Le placement sous tutelle est, pour les patients qui s’en rendent compte, une blessure absolument tragique”, a souligné la spécialiste de gériatrie Françoise Forette, après la mise sous tutelle de Liliane Bettencourt, héritière de L’Oréal, qui souffrirait de démence mixte”.

Q : Quel peut être l’impact de la mise sous tutelle pour Mme Bettencourt ?
R : C’est une décision très lourde. Ca atteint tous les actes de la vie quotidienne. Pour les patients qui s’en rendent compte, il faut le souligner, c’est une blessure absolument tragique.
On peut être étonné que la tutelle soit donnée à un membre de la famille alors qu’il y a une dissension familiale. C’est très inhabituel. Quand il y a des dissensions dans une famille, habituellement le juge des tutelles donne la tutelle à un tiers indépendant et non pas à un membre de la famille”.

Q — Qu’est-ce qu’une démence mixte”, dont souffrirait Mme Bettencourt ?
R — C’est simplement une maladie dégénérative, c’est-à-dire les lésions de la maladie d’Alzheimer habituelles, auxquelles se rajoutent des lésions provoquées par de petits accidents vasculaires.
Ils passent souvent inaperçus, mais ils donnent lieu à des petites lésions du cerveau.
Ainsi, une personne qui a quelques lésions liées à Alzheimer et qui, pour autant, n’a pas de troubles cognitifs va franchir une sorte de marche d’escalier si des lésions vasculaires s’ajoutent.
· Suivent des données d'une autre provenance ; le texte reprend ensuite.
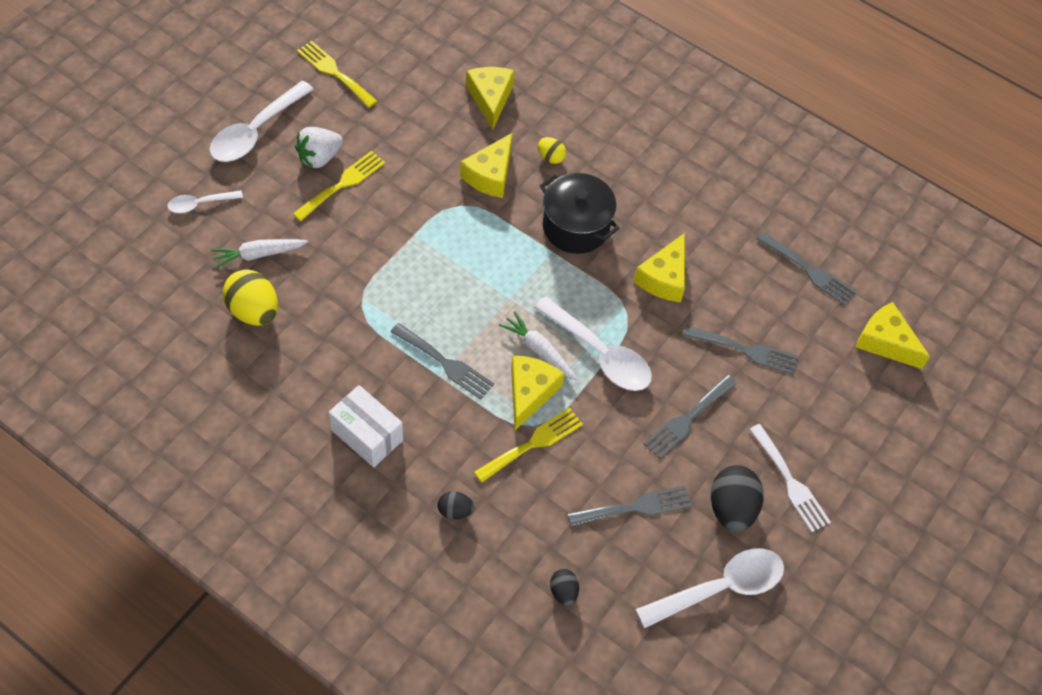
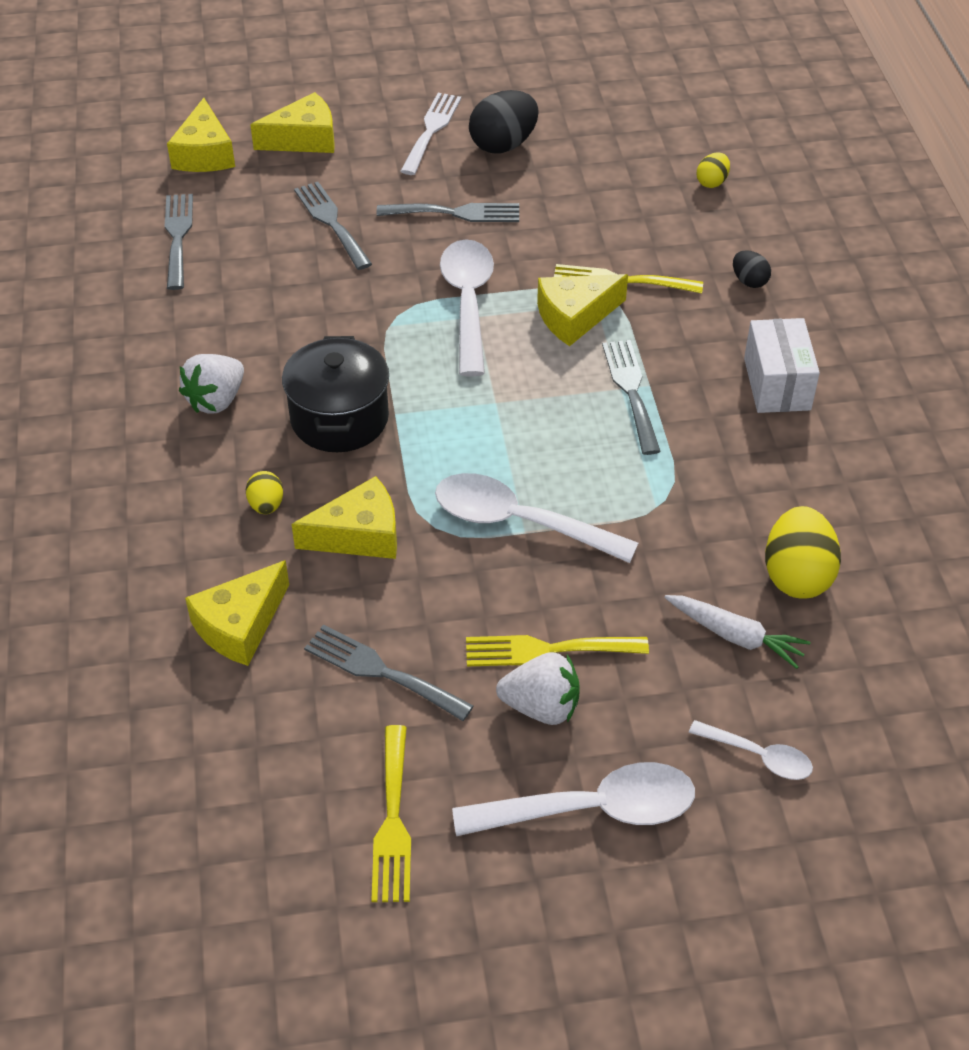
camera: 130 degrees left, 10 degrees down
(539, 350) = (523, 342): white carrot -> none
(563, 592) = (712, 182): black egg -> yellow egg
(635, 507) = (583, 191): grey fork -> grey fork (381, 671)
(647, 191) = (216, 400): none -> white strawberry
(664, 278) = (319, 318): yellow cheese -> yellow cheese (304, 139)
(720, 588) = (579, 114): white spoon -> white spoon (519, 522)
Des symptômes de troubles cognitifs vont alors apparaître.
Pour faire ce type de diagnostic, il faut un examen clinique très rigoureux et un examen neuropsychologique important ‑et pour répondre aux questions des tests, il faut vouloir le faire. Pour faire la part des lésions vasculaires, il faut en plus faire une IRM”.

Q — Un rapport d’expertise révélé dans la presse évoque une maladie d’Alzheimer à un stade modérément sévère”. Qu’est-ce que ça nous dit sur l’état de Mme Bettencourt ?
R — Ca ne veut rien dire du tout sur le plan du diagnostic de la personne et d’ailleurs ça ne nous regarde pas. Chacun a droit à une vie privée, chacun a droit au secret médical, y compris Mme Bettencourt.
Les différents stades sont utiles en clinique quotidienne, mais il faut une très grande expérience pour les apprécier.
Quand on donne des cut-off”, c’est-à-dire au-dessus de tel score, vous êtes modérément sévère”, il faut faire attention, ce ne sont jamais des cut-off rigides. C’est l’expérience clinique du médecin qui doit décider du stade de la maladie”.